Pakistan suspended mobile phone services in major cities on Friday to prevent terror attacks from marring commemorations for the holy month of Muharram, officials said.
Mobile and wireless phone services were temporarily blocked in the commercial capital Karachi, the southwestern city of Quetta and in parts of the capital.
It is the second time Pakistan has shut down mobile networks during Muharram, which culminates with Ashura, the holiest day in the Shiite Muslim calendar when faithful march to mourn the seventh-century killing of Imam Hussein.
A suicide bomber killed 23 people and wounded 62 others at a Shiite procession in Rawalpindi on Thursday, the deadliest bombing in Pakistan for five months.

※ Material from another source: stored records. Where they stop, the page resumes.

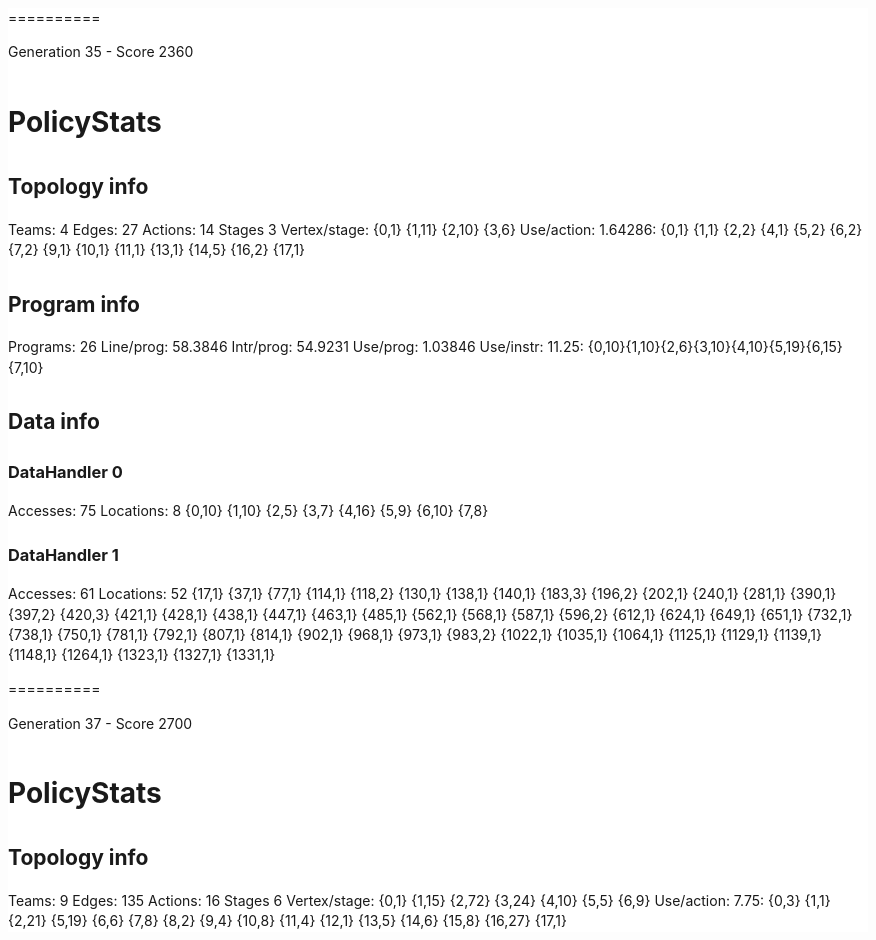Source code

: 
==========

Generation 35 - Score 2360

# PolicyStats
## Topology info
Teams:		4
Edges:		27
Actions:	14
Stages		3
Vertex/stage:	{0,1} {1,11} {2,10} {3,6} 
Use/action:	1.64286: {0,1} {1,1} {2,2} {4,1} {5,2} {6,2} {7,2} {9,1} {10,1} {11,1} {13,1} {14,5} {16,2} {17,1} 

## Program info
Programs:	26
Line/prog:	58.3846
Intr/prog:	54.9231
Use/prog:	1.03846
Use/instr:	11.25: {0,10}{1,10}{2,6}{3,10}{4,10}{5,19}{6,15}{7,10}

## Data info

### DataHandler 0
Accesses:	75
Locations:	8
{0,10} {1,10} {2,5} {3,7} {4,16} {5,9} {6,10} {7,8} 

### DataHandler 1
Accesses:	61
Locations:	52
{17,1} {37,1} {77,1} {114,1} {118,2} {130,1} {138,1} {140,1} {183,3} {196,2} {202,1} {240,1} {281,1} {390,1} {397,2} {420,3} {421,1} {428,1} {438,1} {447,1} {463,1} {485,1} {562,1} {568,1} {587,1} {596,2} {612,1} {624,1} {649,1} {651,1} {732,1} {738,1} {750,1} {781,1} {792,1} {807,1} {814,1} {902,1} {968,1} {973,1} {983,2} {1022,1} {1035,1} {1064,1} {1125,1} {1129,1} {1139,1} {1148,1} {1264,1} {1323,1} {1327,1} {1331,1} 


==========

Generation 37 - Score 2700

# PolicyStats
## Topology info
Teams:		9
Edges:		135
Actions:	16
Stages		6
Vertex/stage:	{0,1} {1,15} {2,72} {3,24} {4,10} {5,5} {6,9} 
Use/action:	7.75: {0,3} {1,1} {2,21} {5,19} {6,6} {7,8} {8,2} {9,4} {10,8} {11,4} {12,1} {13,5} {14,6} {15,8} {16,27} {17,1}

Ashura falls this year on Sunday and has been a magnet for sectarian attacks with rights groups heavily criticising the government for failing to stop extremist violence.

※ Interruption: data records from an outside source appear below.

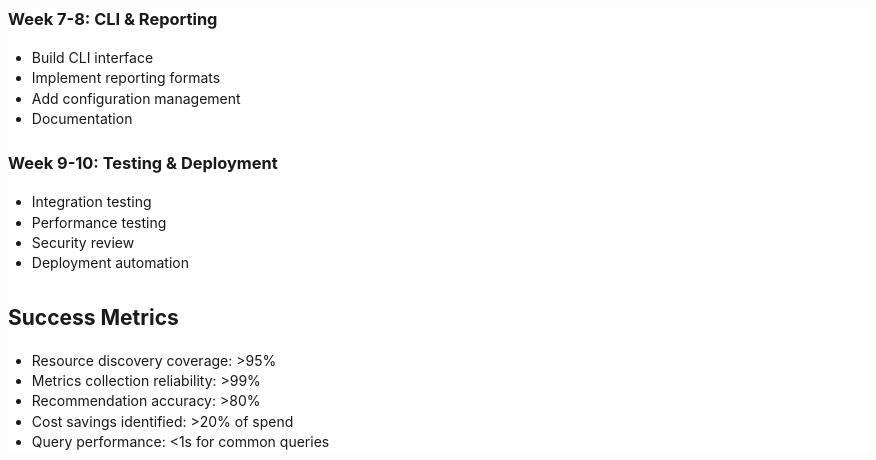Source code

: ### Week 7-8: CLI & Reporting
- Build CLI interface
- Implement reporting formats
- Add configuration management
- Documentation

### Week 9-10: Testing & Deployment
- Integration testing
- Performance testing
- Security review
- Deployment automation

## Success Metrics
- Resource discovery coverage: >95%
- Metrics collection reliability: >99%
- Recommendation accuracy: >80%
- Cost savings identified: >20% of spend
- Query performance: <1s for common queries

“We have shut our service in Karachi and Quetta on the instructions of the Pakistan Telecommunications Authority from 1:00 pm (0800 GMT) to midnight,” said an official at Mobilink, the country’s largest mobile phone service provider.

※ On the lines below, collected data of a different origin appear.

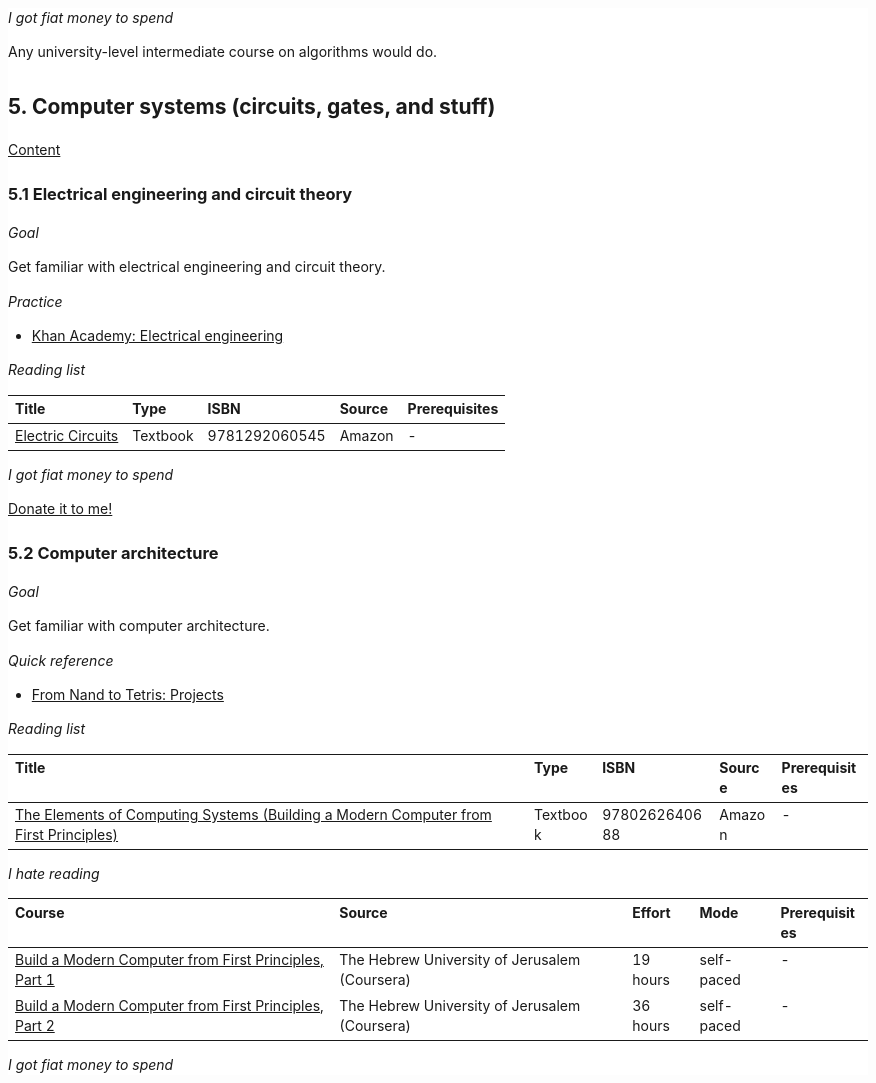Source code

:*I got fiat money to spend*

Any university-level intermediate course on algorithms would do.

## <a name="5"></a> 5. Computer systems (circuits, gates, and stuff)

[Content](#content)

### <a name="5.1"></a> 5.1 Electrical engineering and circuit theory

*Goal*

Get familiar with electrical engineering and circuit theory.

*Practice*

- [Khan Academy: Electrical engineering](https://www.khanacademy.org/science/electrical-engineering)

*Reading list*

| Title       | Type   | ISBN   | Source | Prerequisites |
| :---------- | :----- | :----- | :----- | :------------ |
| [Electric Circuits](https://amzn.to/32OvFJu) | Textbook | 9781292060545 | Amazon | - |

*I got fiat money to spend*

[Donate it to me!](https://www.paypal.me/michaelsjoeberg)

### <a name="5.2"></a> 5.2 Computer architecture

*Goal*

Get familiar with computer architecture.

*Quick reference*

- [From Nand to Tetris: Projects](https://www.nand2tetris.org/course)

*Reading list*

| Title       | Type   | ISBN   | Source | Prerequisites |
| :---------- | :----- | :----- | :----- | :------------ |
| [The Elements of Computing Systems (Building a Modern Computer from First Principles)](https://amzn.to/2O7MKtK) | Textbook | 9780262640688 | Amazon | - |

*I hate reading*

| Course | Source | Effort | Mode | Prerequisites |
| :----- | :----- | :----- | :--- | :------------ |
| [Build a Modern Computer from First Principles, Part 1](https://click.linksynergy.com/link?id=WcigFHeaVBw&offerid=467035.10188597420&type=2&murl=https%3A%2F%2Fwww.coursera.org%2Flearn%2Fbuild-a-computer) | The Hebrew University of Jerusalem (Coursera) | 19 hours | self-paced | - |
| [Build a Modern Computer from First Principles, Part 2](https://click.linksynergy.com/link?id=WcigFHeaVBw&offerid=467035.10188597430&type=2&murl=https%3A%2F%2Fwww.coursera.org%2Flearn%2Fnand2tetris2) | The Hebrew University of Jerusalem (Coursera) | 36 hours | self-paced | - |

*I got fiat money to spend*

An official at PTCL, which runs the only landline and wireless phone services in Pakistan, said wireless phones had also been turned off at the government’s instructions.
Interior Minister Rehman Malik announced the phone suspension earlier, saying it was intended to “ensure security during and after the Muharram processions”.
Southern province Sindh, where Karachi is the capital, also declared Friday a public holiday for security reasons.
Most businesses and shops were closed in the city and roads were deserted.
In December 2009, a suicide bomber killed 43 people in Karachi at a Shiite procession to mark Ashura.
Pakistan says 35,000 people have been killed as a result of terrorism since the 9/11 attacks and the 2001 US-led invasion of neighbouring Afghanistan.